== Directive A ==
According to the furniture-painting tutorial, which sandpaper grits should you get?

You’ll need a screwdriver to remove all the existing hardware and hinges.
Sandpaper or Orbital Sander
Regular old sandpaper is good too. You’ll want to get the following grits: 80, 150, 220.
Safety Gear (the basics)
Safety first, always. Wear a mask. Safety goggles. And gloves.
How to paint furniture
Still with me? Great!
Let’s get painting.
Step 1: Remove Any Existing Drawers/Cabinets/Hardware.
The best way to paint a piece of furniture is to remove the drawers and cabinet doors (if you have them). Trust me, I’ve tried to work around this and the paint gets sloppy and you’ll end up crying (or just really upset).
You want each surface to be uncovered so you can ideally get your foam roller in there. The foam roller will give you the best finish, so make it easy on yourself and remove the drawers so you have more surface area to work with.
It’s also much easier to paint your cabinet doors and drawers when they are off. I find it much easier to paint the little sides and things like that.
Along with the drawers and doors, you’ll also want to remove the hardware. Which you might be replacing anyway?
Step 2: Sand it.
This is not a rough sanding, but rather an initial sanding to take off any existing varnish and to give your primer better sticking power. The sideboard I’m working on had a glossy finish to it as well as a few dings and scratches, so I used an 80 grit sandpaper with my orbital sander to work off the shine and blend in the scratches.
If you don’t have an existing varnish, then I recommend using 150 or 180 grit sandpaper.
If you are using an orbital sander, be gentle here. You don’t want to sand so deeply that you leave circular sanding marks in the wood.
You can repeat the sanding on the doors and drawers. I am skipping the back – no one will see it!
Here’s another point to consider. Depending on the condition of the existing paint or stain, you may need to use a stripper (like Citristrip) on it first. Stripping can be a lot easier than trying to sand off peeling paint or varnish, especially if your piece of furniture has a lot of intricate details in the wood that would be hard to reach with a sander.
I’ll do a post on how to strip furniture soon since I just did this on a wood stool for my kids playroom.
Once everything is sanded, use a tack cloth to remove any dust and debris.
This is so important! The primer and paint will embed dust into the paint and the end result won’t look right. Tack cloths are gross but they do a good job at removing all that sanding dust.
Step 3: Prime it.
Ok, I know that some tutorials out there say that you don’t have to prime furniture. I have better results when I start with a primer.

== Dataset records ==
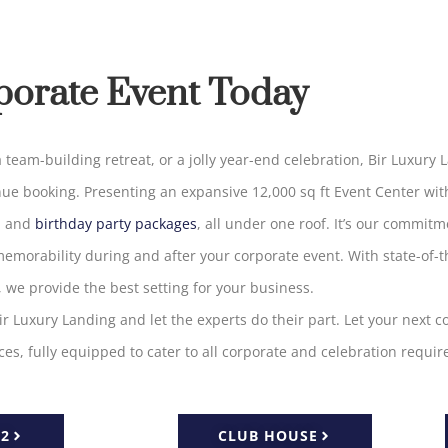
porate Event Today
 team-building retreat, or a
jolly
year-end celebration, Bir Luxury 
nue
booking
.
Presenting
an
expansive 12,000 sq ft Event Center
wit
, and
birthday party packages
, all under one roof
.
It’s
our commitme
emorability
during
and
after
your
corporate
event
. With state-of-t
, we provide the
best
setting for your business
.
ir
Luxury
Landing
and
let
the
experts
do
their
part
.
Let
your next
c
ices,
fully
equipped
to
cater
to
all
corporate and celebration
requir
 2
CLUB HOUSE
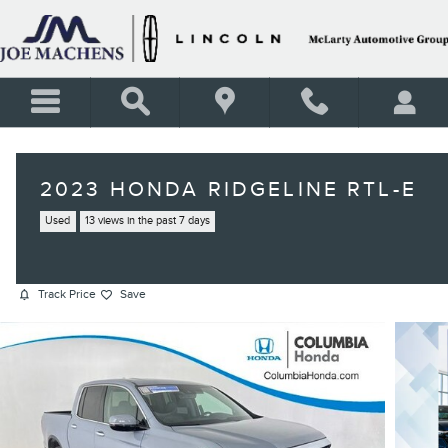
Skip to main content
2023 HONDA RIDGELINE RTL-E
Used
13 views in the past 7 days
Track Price
Save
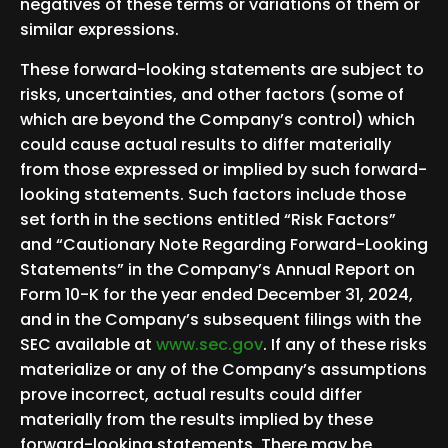
negatives of these terms or variations of them or
similar expressions.
These forward-looking statements are subject to
risks, uncertainties, and other factors (some of
which are beyond the Company’s control) which
could cause actual results to differ materially
from those expressed or implied by such forward-
looking statements. Such factors include those
set forth in the sections entitled “Risk Factors”
and “Cautionary Note Regarding Forward-Looking
Statements” in the Company’s Annual Report on
Form 10-K for the year ended December 31, 2024,
and in the Company’s subsequent filings with the
SEC available at
www.sec.gov
. If any of these risks
materialize or any of the Company’s assumptions
prove incorrect, actual results could differ
materially from the results implied by these
forward-looking statements. There may be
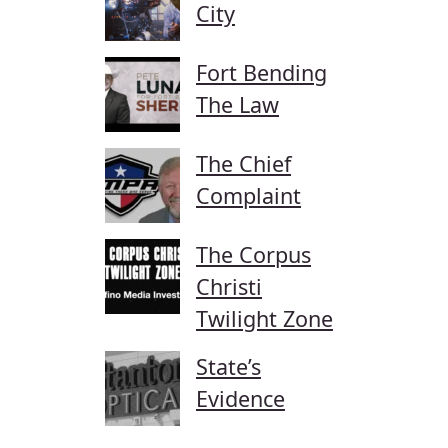
City
Fort Bending
The Law
The Chief
Complaint
The Corpus
Christi
Twilight Zone
State’s
Evidence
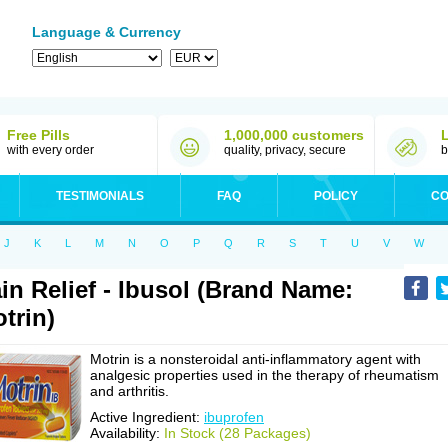
Language & Currency
Free Pills
1,000,000 customers
with every order
quality, privacy, secure
b
TESTIMONIALS
FAQ
POLICY
CO
J
K
L
M
N
O
P
Q
R
S
T
U
V
W
in Relief - Ibusol (Brand Name:
trin)
Motrin is a nonsteroidal anti-inflammatory agent with
analgesic properties used in the therapy of rheumatism
and arthritis.
Active Ingredient:
ibuprofen
Availability:
In Stock (28 Packages)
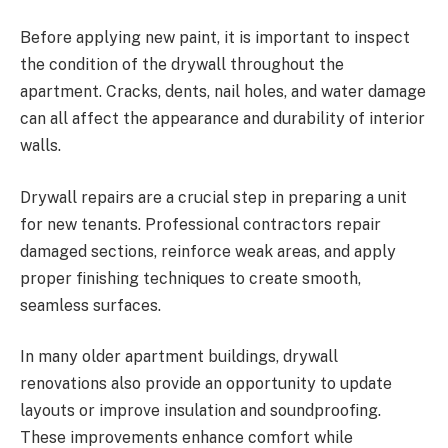
Before applying new paint, it is important to inspect
the condition of the drywall throughout the
apartment. Cracks, dents, nail holes, and water damage
can all affect the appearance and durability of interior
walls.
Drywall repairs are a crucial step in preparing a unit
for new tenants. Professional contractors repair
damaged sections, reinforce weak areas, and apply
proper finishing techniques to create smooth,
seamless surfaces.
In many older apartment buildings, drywall
renovations also provide an opportunity to update
layouts or improve insulation and soundproofing.
These improvements enhance comfort while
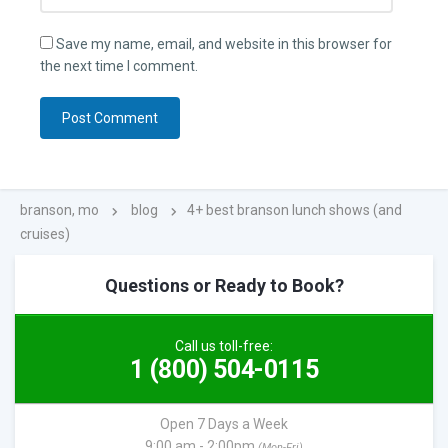
Save my name, email, and website in this browser for
the next time I comment.
branson, mo
blog
4+ best branson lunch shows (and
cruises)
Questions or Ready to Book?
Call us toll-free:
1 (800) 504-0115
Open 7 Days a Week
9:00 am - 2:00pm
(Mon-Fri)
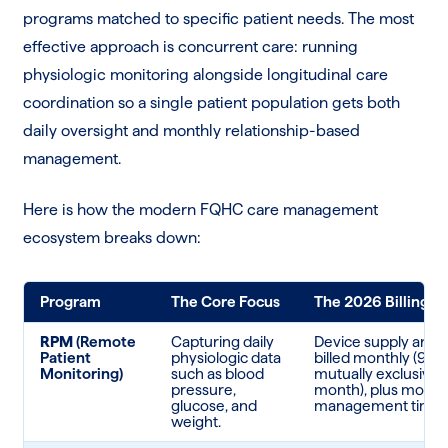
programs matched to specific patient needs. The most
effective approach is concurrent care: running
physiologic monitoring alongside longitudinal care
coordination so a single patient population gets both
daily oversight and monthly relationship-based
management.
Here is how the modern FQHC care management
ecosystem breaks down:
Program
The Core Focus
The 2026 Billing Re
RPM
(Remote
Capturing daily
Device supply and 
Patient
physiologic data
billed monthly (99
Monitoring)
such as blood
mutually exclusive 
pressure,
month), plus month
glucose, and
management time.
weight.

== Directive B ==
Update the entries starting at the line that has "Save my name, email, and" and continuing through the last line of the entries, replacing "monthly" with "quarterly" and leaving everything else unchanged. Give only those lines, with the pictures left out.

== Written response A ==
80, 150, and 220.

== Written response B ==
Save my name, email, and website in this browser for
the next time I comment.
branson, mo
blog
4+ best branson lunch shows (and
cruises)
Questions or Ready to Book?
Call us toll-free:
1 (800) 504-0115
Open 7 Days a Week
9:00 am - 2:00pm
(Mon-Fri)
programs matched to specific patient needs. The most
effective approach is concurrent care: running
physiologic monitoring alongside longitudinal care
coordination so a single patient population gets both
daily oversight and quarterly relationship-based
management.
Here is how the modern FQHC care management
ecosystem breaks down:
Program
The Core Focus
The 2026 Billing Re
RPM
(Remote
Capturing daily
Device supply and 
Patient
physiologic data
billed quarterly (99
Monitoring)
such as blood
mutually exclusive 
pressure,
month), plus month
glucose, and
management time.
weight.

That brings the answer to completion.